There are lots of healthy, yet perfectly sweet natural sweeteners that can be easily swapped out in most of your baking recipes, all without compromising on the flavor. Scroll down to get your hands on 5 natural sugar substitutes for baking!

Honey

Honey is the most common replacement for sugar, especially when it comes to baking. It yields sweeter and denser baked goods while being slightly sweeter than white sugar. Some people replace sugar with equal amounts of honey, while some use only half the amounts of the delicious sweetener. 

Honey is going to result in quicker browning and more moisture therefore you’ll need to reduce the liquid contents in your recipe. Honey has fewer calories as well as less glucose and fructose. Keep in mind diabetics are recommended to consume less honey. 

The best idea is to replace every cup of sugar with a 3/4 cup of honey. 

Maple Syrup or Maple Crystals

Maple syrup and maple crystals are marvelous sugar substitutes for baking as they are loaded with minerals, B Vitamins, and iron. Helping you maintain a healthy, heart, immune system, and reproductive system, maple syrup contains 50 percent each of fructose and glucose. 

Use 3/4 cup of crystals or sugar for every cup of sugar and reducing liquids by 3-4 tablespoons. Lower the baking temperature by 25 degrees as maple syrup makes baked goods brown more quickly. You can use it for cinnamon toast, oatmeal, cookies, and more.

Molasses

Containing the highest levels of antioxidants in all-natural sweeteners, molasses contains an abundance of calcium, potassium, iron, copper, and B vitamins. It comes with a glycemic index of 55 which is fairly low and boasts a delicious flavor. Molasses comes with a gooey texture, and that's why it's recommended to use 1-1/3 cups of molasses for each cup of sugar in your recipes. 

Also reduce the liquid contents to one-fourth, while reducing the baking temperature by 25 degrees. The dark color and distinct, slightly bitter flavor of molasses make it best for preparations like dark bread, cookies, and pies with fall fruits.

Agave Syrup

The Blue Agave cactus plant produces a delicious syrup that’s 1.4 times sweeter than most other natural sweeteners. The fact that it's not treated above 45 degrees when processed makes it a favorite among raw food enthusiasts. 

When baking, go for raw agave, but be careful about the quantities as it may have more calories than white sugar. Go for two-thirds cups of agave for a cup of sugar, lowering the baking temperature by 25 degrees. 

Also, reduce the liquid in your recipe by one-fourth of the regular since your baked treats will brown faster. Agave works best for preparations that call for little sweetener as it's very rich in fructose.

Stevia

Stevia is a great natural sweetener made from the leaves of a plant and is available in the form of granules, tablets, powder, and liquid.

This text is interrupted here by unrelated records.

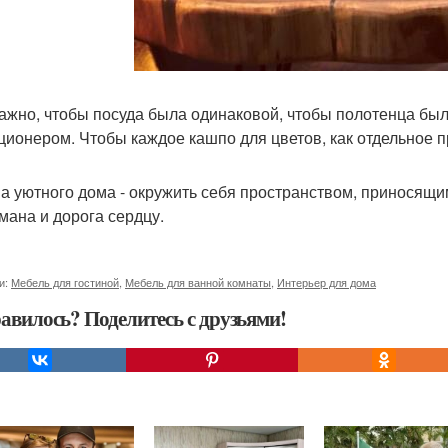
ажно, чтобы посуда была одинаковой, чтобы полотенца были
ционером. Чтобы каждое кашпо для цветов, как отдельное п
а уютного дома - окружить себя пространством, приносящи
мана и дорога сердцу.
и:
Мебель для гостиной
,
Мебель для ванной комнаты
,
Интерьер для дома
авилось? Поделитесь с друзьями!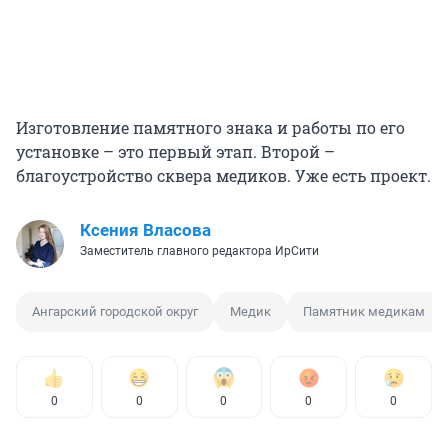
Изготовление памятного знака и работы по его
установке – это первый этап. Второй –
благоустройство сквера медиков. Уже есть проект.
Ксения Власова
Заместитель главного редактора ИрСити
Ангарский городской округ
Медик
Памятник медикам
0
0
0
0
0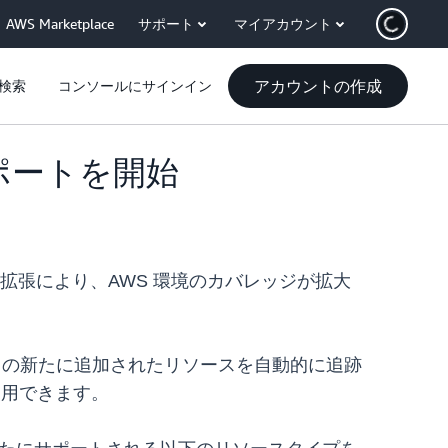
AWS Marketplace
サポート
マイアカウント
アカウントの作成
検索
コンソールにサインイン
サポートを開始
この拡張により、AWS 環境のカバレッジが拡大
れらの新たに追加されたリソースを自動的に追跡
も使用できます。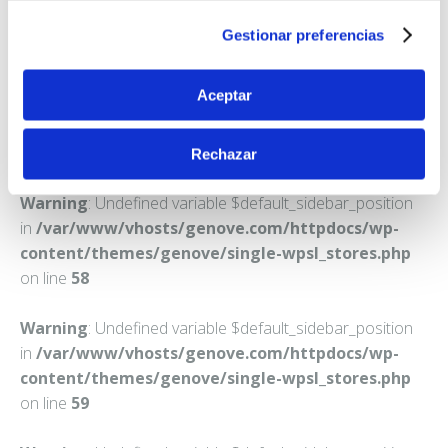
OLOT
Gestionar preferencias
Teléfono:
972265819
Aceptar
Rechazar
Warning
: Undefined variable $default_sidebar_position
in
/var/www/vhosts/genove.com/httpdocs/wp-
content/themes/genove/single-wpsl_stores.php
on line
58
Warning
: Undefined variable $default_sidebar_position
in
/var/www/vhosts/genove.com/httpdocs/wp-
content/themes/genove/single-wpsl_stores.php
on line
59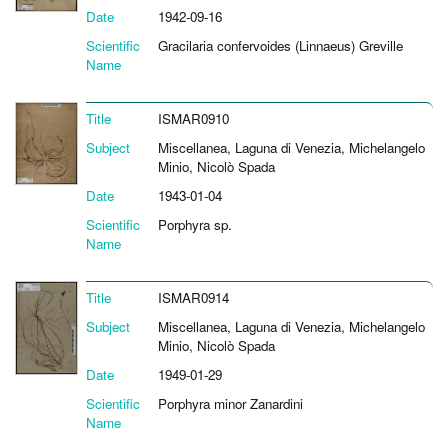
Date
1942-09-16
Scientific
Gracilaria confervoides (Linnaeus) Greville
Name
Title
ISMAR0910
Subject
Miscellanea, Laguna di Venezia, Michelangelo
Minio, Nicolò Spada
Date
1943-01-04
Scientific
Porphyra sp.
Name
Title
ISMAR0914
Subject
Miscellanea, Laguna di Venezia, Michelangelo
Minio, Nicolò Spada
Date
1949-01-29
Scientific
Porphyra minor Zanardini
Name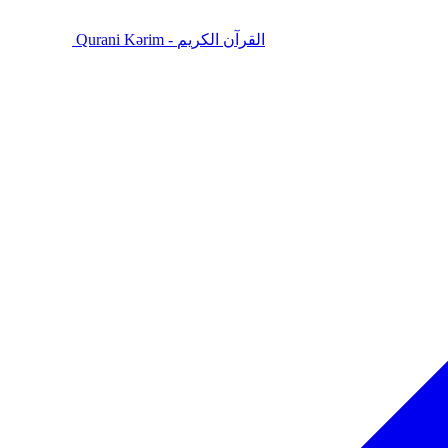
Qurani Kərim - القرآن الكريم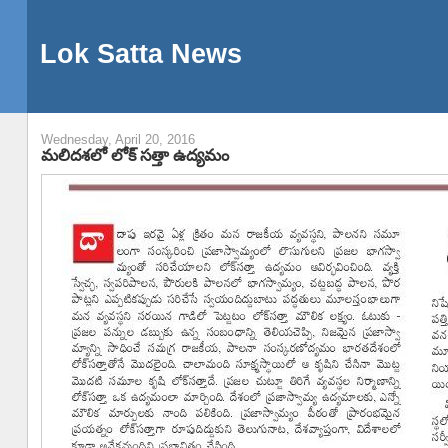
Lok Satta News
Wednesday, April 20, 2016
మలిదశలో లోక్ సత్తా ఉద్యమం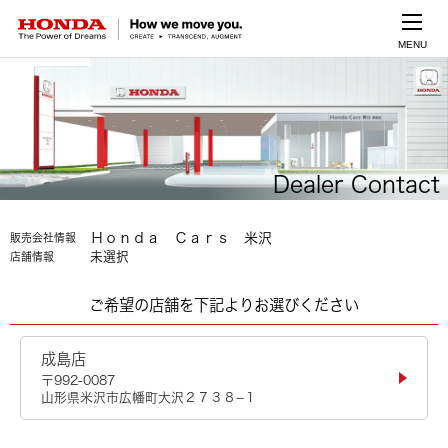
MENU
Dealer Contact
Ｈｏｎｄａ Ｃａｒｓ 米沢
販売会社情報
未選択
店舗情報
ご希望の店舗を下記よりお選びください
成島店
〒992-0087
山形県米沢市広幡町大沢２７３８−１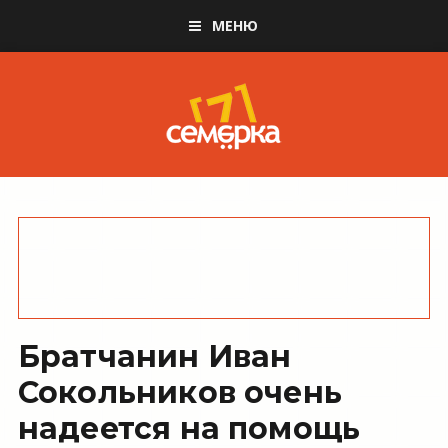
МЕНЮ
Братчанин Иван
Сокольников очень
надеется на помощь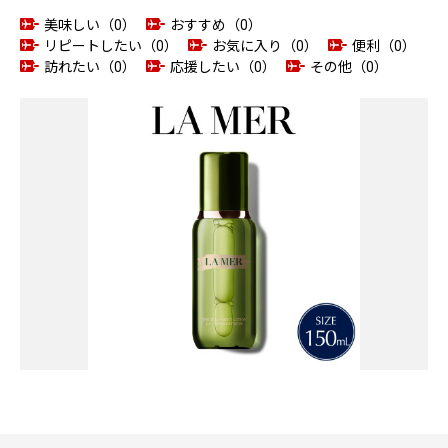
美味しい（0）
おすすめ（0）
リピートしたい（0）
お気に入り（0）
便利（0）
訪れたい（0）
応援したい（0）
その他（0）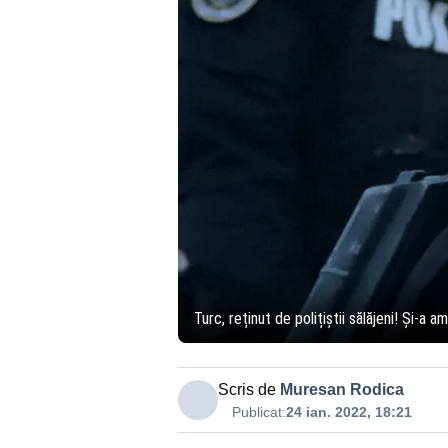
Turc, reținut de polițiștii sălăjeni! Și-a 
Scris de
Muresan Rodica
Publicat:
24 ian. 2022, 18:21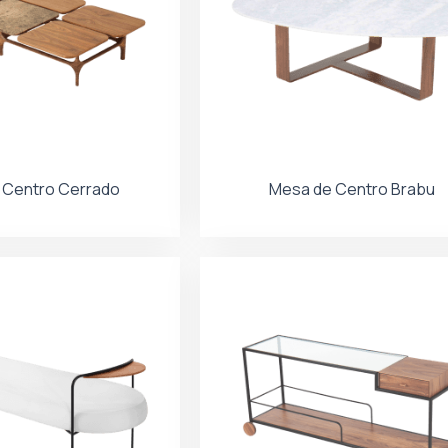
 Centro Cerrado
Mesa de Centro Brabu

However, it's up to 300 times sweeter than sugar and must be used in a tiny amount when substituting it for sugar. It's calorie-free, doesn't lead to any tooth decay, and doesn’t alter your blood sugar levels. 

Switch one cup of sugar with no more than a teaspoon of stevia, also reducing the baking temperature by one-fourth of the regular settings. Stevia won't add any food rise or texture, so you can increase baking powder or soda in your recipes.